27-28 Mayıs tarihlerinde Harp Akademileri’ndeki sempozyumda Genelkurmay İkinci Başkanı’nın açış konuşması haklı olarak çok ilgi çekti.
Orgeneral İlker Başbuğ biraz ikircikli tarihi metaforlara da yer verdiği zengin içerikli konuşmasında, güvenlik ve savunma konularına değinmekle beraber aslında geniş bir dış politika ufuk turu sundu.
Yıllardan beri dışişleri bakanlarının yapmadığı bir şey. İkinci Başkan sayesinde Türk kamuoyu, dış politikanın temel sorunları ve yönleri konusunda geniş bilgi sahibi olma fırsatını buldu.
* * *
Orgeneral Başbuğ’un yaklaşımlarının çoğu dengeli ve pragmatik, teşhisleri yerinde. ABD’nin Irak politikası ne kadar hatalı olursa olsun Irak’ta bir kaostan veya iç savaştan en fazla Türkiye’nin zarar göreceğini belirtmesi son derece isabetli.

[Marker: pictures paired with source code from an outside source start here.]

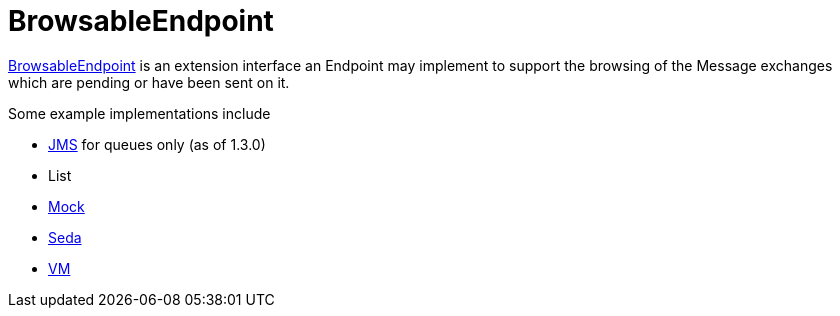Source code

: [[BrowsableEndpoint-BrowsableEndpoint]]
= BrowsableEndpoint

https://www.javadoc.io/doc/org.apache.camel/camel-api/current/org/apache/camel/spi/BrowsableEndpoint.html[BrowsableEndpoint]
is an extension interface an Endpoint may implement
to support the browsing of the Message exchanges
which are pending or have been sent on it.

Some example implementations include

* xref:components::jms-component.adoc[JMS] for queues only (as of 1.3.0)
* List
* xref:components::mock-component.adoc[Mock]
* xref:components::seda-component.adoc[Seda]
* xref:components::vm-component.adoc[VM]


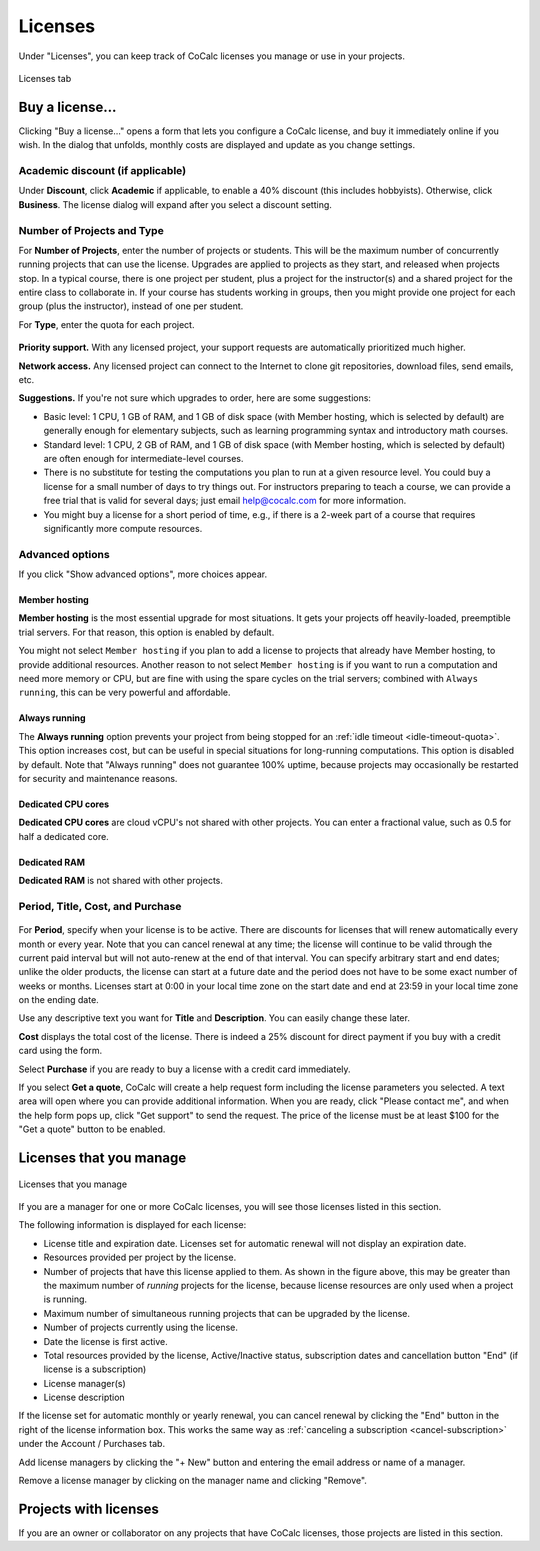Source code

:
.. index:: Account Tab; licenses
.. _account-licenses:

========
Licenses
========

Under "Licenses", you can keep track of CoCalc licenses you manage or use in your projects.

.. figure:: img/settings/account-licenses-manage.png
     :width: 90%
     :align: center
     :alt: licenses section under account tab

     Licenses tab

.. index:: Licenses; buying
.. _buying-licenses:

Buy a license...
========================

Clicking "Buy a license..." opens a form that lets you configure a CoCalc license, and buy it immediately online if you wish. In the dialog that unfolds, monthly costs are displayed and update as you change settings.

.. index:: Licenses; academic discount

Academic discount (if applicable)
---------------------------------

Under **Discount**, click **Academic** if applicable, to enable a 40% discount (this includes hobbyists). Otherwise, click **Business**. The license dialog will expand after you select a discount setting.

.. figure:: img/settings/buy-lic-1.png
     :width: 90%
     :align: center
     :alt: academic or business license selector

     ..

.. index:: Licenses; quantity and type

Number of Projects and Type
--------------------------------------------

For **Number of Projects**, enter the number of projects or students. This will be the maximum number of concurrently running projects that can use the license. Upgrades are applied to projects as they start, and released when projects stop. In a typical course, there is one project per student, plus a project for the instructor(s) and a shared project for the entire class to collaborate in. If your course has students working in groups,  then you might provide one project for each group (plus the instructor), instead of one per student.

For **Type**, enter the quota for each project.

.. figure:: img/settings/buy-lic-2.png
     :width: 90%
     :align: center
     :alt: top part of license configuration dialog

     ..

.. index:: Licenses; priority support

**Priority support.** With any licensed project, your support requests are automatically prioritized much higher.

.. index:: Licenses; network access

**Network access.** Any licensed project can connect to the Internet to clone git repositories, download files, send emails, etc.

**Suggestions.** If you're not sure which upgrades to order, here are some suggestions:

* Basic level: 1 CPU, 1 GB of RAM, and 1 GB of disk space (with Member hosting, which is selected by default) are generally enough for elementary subjects, such as learning programming syntax and introductory math courses.
* Standard level: 1 CPU, 2 GB of RAM, and 1 GB of disk space (with Member hosting, which is selected by default) are often enough for intermediate-level courses.
* There is no substitute for testing the computations you plan to run at a given resource level. You could buy a license for a small number of days to try things out. For instructors preparing to teach a course, we can provide a free trial that is valid for several days; just email help@cocalc.com for more information.
* You might buy a license for a short period of time, e.g., if there is a 2-week part of a course that requires significantly more compute resources.

.. index:: Licenses; advanced options

Advanced options
---------------------------------

If you click "Show advanced options", more choices appear.

.. figure:: img/settings/buy-lic-2a.png
     :width: 90%
     :align: center
     :alt: advanced options subdialog

     ..

.. index:: Licenses; member hosting
.. _licenses-member-hosting:

Member hosting
^^^^^^^^^^^^^^

**Member hosting** is the most essential upgrade for most situations. It gets your projects off heavily-loaded, preemptible trial servers. For that reason, this option is enabled by default.

You might not select ``Member hosting`` if you plan to add a license to projects that already have Member hosting, to provide additional resources. Another reason to not select ``Member hosting`` is if you want to run a computation and need more memory or CPU, but are fine with using the spare cycles on the trial servers; combined with ``Always running``, this can be very powerful and affordable.

.. index:: Licenses; always running
.. _licenses-always-running:

Always running
^^^^^^^^^^^^^^
The **Always running** option prevents your project from being stopped for an :ref:`idle timeout <idle-timeout-quota>`. This option increases cost, but can be useful in special situations for long-running computations. This option is disabled by default. Note that "Always running" does not guarantee 100% uptime, because projects may occasionally be restarted for security and maintenance reasons.

Dedicated CPU cores
^^^^^^^^^^^^^^^^^^^

**Dedicated CPU cores** are cloud vCPU's not shared with other projects. You can enter a fractional value, such as 0.5 for half a dedicated core.

Dedicated RAM
^^^^^^^^^^^^^

**Dedicated RAM** is not shared with other projects.

.. index:: Licenses; period, title, cost, purchase

Period, Title, Cost, and Purchase
---------------------------------

.. figure:: img/settings/buy-lic-3.png
     :width: 90%
     :align: center
     :alt: bottom part of license configuration dialog

     ..

For **Period**, specify when your license is to be active. There are discounts for licenses that will renew automatically every month or every year. Note that you can cancel renewal at any time; the license will continue to be valid through the current paid interval but will not auto-renew at the end of that interval. You can specify arbitrary start and end dates; unlike the older products, the license can start at a future date and the period does not have to be some exact number of weeks or months. Licenses start at 0:00 in your local time zone on the start date and end at 23:59 in your local time zone on the ending date.

Use any descriptive text you want for **Title** and **Description**. You can easily change these later.

**Cost** displays the total cost of the license. There is indeed a 25% discount for direct payment if you buy with a credit card using the form.

Select **Purchase** if you are ready to buy a license with a credit card immediately.

If you select **Get a quote**, CoCalc will create a help request form including the license parameters you selected. A text area will open where you can provide additional information. When you are ready, click "Please contact me", and when the help form pops up, click "Get support" to send the request. The price of the license must be at least $100 for the "Get a quote" button to be enabled.

.. index:: Licenses; view managed licenses
.. _view-managed-licenses:

Licenses that you manage
========================

.. figure:: img/settings/lic-you-manage.png
     :width: 100%
     :align: center
     :alt: information about your licenses

     Licenses that you manage

If you are a manager for one or more CoCalc licenses, you will see those licenses listed in this section.

The following information is displayed for each license:

* License title and expiration date. Licenses set for automatic renewal will not display an expiration date.
* Resources provided per project by the license.
* Number of projects that have this license applied to them. As shown in the figure above, this may be greater than the maximum number of *running* projects for the license, because license resources are only used when a project is running.
* Maximum number of simultaneous running projects that can be upgraded by the license.
* Number of projects currently using the license.
* Date the license is first active.
* Total resources provided by the license, Active/Inactive status,  subscription dates and cancellation button "End" (if license is a subscription)
* License manager(s)
* License description

If the license set for automatic monthly or yearly renewal, you can cancel renewal by clicking the "End" button in the right of the license information box. This works the same way as :ref:`canceling a subscription <cancel-subscription>` under the Account / Purchases tab.

Add license managers by clicking the "+ New" button and entering the email address or name of a manager.

Remove a license manager by clicking on the manager name and clicking "Remove".

.. index:: Licenses; view your licensed projects
.. _view-licensed-projects:

Projects with licenses
========================

If you are an owner or collaborator on any projects that have CoCalc licenses, those projects are listed in this section.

Ancak Irak’ta gevşek bir federasyon öngörülmesini eleştirerek şunu söylüyor: ’Tarihi örnekler, farklı etnik ve inanç gruplarına sahip ülkelerin daha çok kuvvetli bir merkezi idare altında bir arada tutunabildiğini göstermektedir.’ Doğru da Saddam Hüseyin rejimine benzer otoriter ve ceberrut bir rejim dışında Irak’ta artık buna imkán var mı? Diğer taraftan bu görüş Kıbrıs için her zaman savunduğumuz tezle taban tabana zıt değil mi?
* * *
Orgeneral Başbuğ, Irak müstakbel anayasasının ana hatlarını belirleyen geçiş dönemi yasasının laikliğe yer vermeyişini eleştirerek, ‘Laiklik süreci yaşamayan, bu deneyime sahip olamayan ülkelerin demokratik bir yapıya kolaylıkla ulaşabileceğini söylemek bir iddiadan ileri geçemeyebilir’ diyor. Laiklik, kuşkusuz demokrasinin temel bir unsuru. Yine de laikliğin mutlaka anayasal olması gerekmez.
Avrupa’da bile her devletin anayasasında laiklik hükmü yok. Halen tartışılan Avrupa anayasasında bazı ülkelerin istediği gibi Hıristiyanlığa atıfta bulunulursa Avrupa laik olmakta devam etmeyecek mi?Laiklik kanun metinlerinden çok uzun bir tarihi evrimin sonucudur. Türkiye dışındaki Müslüman ülkelerde ise anayasal laiklik artık söz konusu değildir.
Türkiye’de dahi Atatürk gibi vizyonu ve politik cesareti olan bir lider çıkmasaydı anayasal laiklik olmazdı. Buna karşılık mesela Tunus gibi Müslüman bir ülke bugün genel mevzuatı ve uygulaması ile laik sayılabilir, ancak demokratik değildir, otoriter bir devlettir. Demek oluyor ki laiklik genel anlamı ile demokrasi için bir koşuldur, fakat yeterli değildir. Bunu kendi tecrübelerimizden de çok iyi biliyoruz.
* * *
Orgeneral Başbuğ’un Kıbrıs ve Yunanistan ile ilişkiler konusunda söylediklerinin de üzerinde durulmalıdır. Başbuğ, Kıbrıs’ın Türkiye ile ilişkisinin Doğu Akdeniz’deki hak ve çıkarlarımızın korunması ile bağlantılı olduğunu vurguluyor. Somut olarak bu hak ve çıkarları tarif etmiyor.
KKTC halkı tarafından kabul edilen Annan Planı’nı bu açıdan yeterli görüp görmediği belli değil. Ege konusunda ise Uluslararası Adalet Divanı’na (UAD)başvuruya kapıyı aramakla beraber ‘tüm sorunların bir arada çözülmesi’gerektiğinin altını çiziyor.
Tüm sorunlar arasında Kardak krizi sırasında ortaya atılan adacıklar ve kayalar meselesi de var mı? Yine belli değil. Yunanlılar egemenlik sorunu olarak gördükleri bu konuyu anladığımız kadarıyla UAD’ye götürmek istemiyorlar. Oysa UAD’de kaybedeceğimiz kesin gibi.
Orgeneral Başbuğ örnek olsun. Diğer kurumlarımızın temsilcileri de bizi hem bilgilendiren ve hem de düşündüren konuşmalar yapsınlar.